=== Assigned task 1 ===
According to the Python-Dev message below, what is Java's String type a sequence of?

=== Supplied text ===
[Python-Dev] Multilingual programming article on the Red Hat Developer blog

Sat Sep 13 00:16:30 CEST 2014

Jim, Stephen:

It seems like we're off topic here, but to answer all as briefly as 
possible:

1. Java does not really have a Unicode type, therefore not one that 
validates. It has a String type that is a sequence of UTF-16 code units. 
There are some String methods and Character methods that deal with code 
points represented as int. I can put any 16-bit values I like in a String.
2. With proper accounting for indices, and as long as surrogates appear 
in pairs, I believe operations like find or endswith give correct 
answers about the unicode, when applied to the UTF-16. This is an 
attractive implementation option, and mostly what we do.
3. I'm fixing some bugs where we get it wrong beyond the BMP, and the 
fix involves banning lone surrogates (completely). At present you can't 
type them in literals but you can sneak them in from Java.

=== Entries shown ===
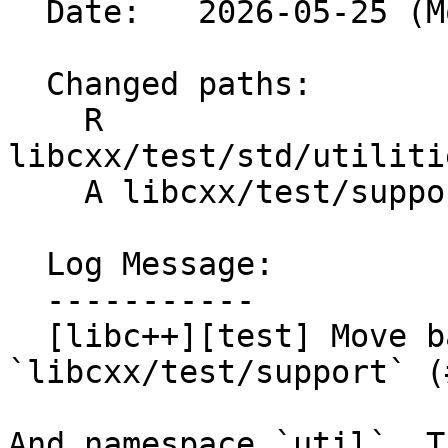
  Date:   2026-05-25 (Mon, 25 May 2026)

  Changed paths:

    R 
libcxx/test/std/utiliti
    A libcxx/test/support/algorithms.h

  Log Message:

  -----------

  [libc++][test] Move backported algorithms to 
`libcxx/test/support` (
And namespace `util`. T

=== Assigned task 2 ===
Render the text lines in the records above as a numbered list. Skip blank lines and leave the pictures out.

=== Task output 1 ===
UTF-16 code units.

=== Task output 2 ===
1.   Date:   2026-05-25 (Mon, 25 May 2026)
2.   Changed paths:
3.     R 
4. libcxx/test/std/utiliti
5.     A libcxx/test/support/algorithms.h
6.   Log Message:
7.   -----------
8.   [libc++][test] Move backported algorithms to 
9. `libcxx/test/support` (
10. And namespace `util`. T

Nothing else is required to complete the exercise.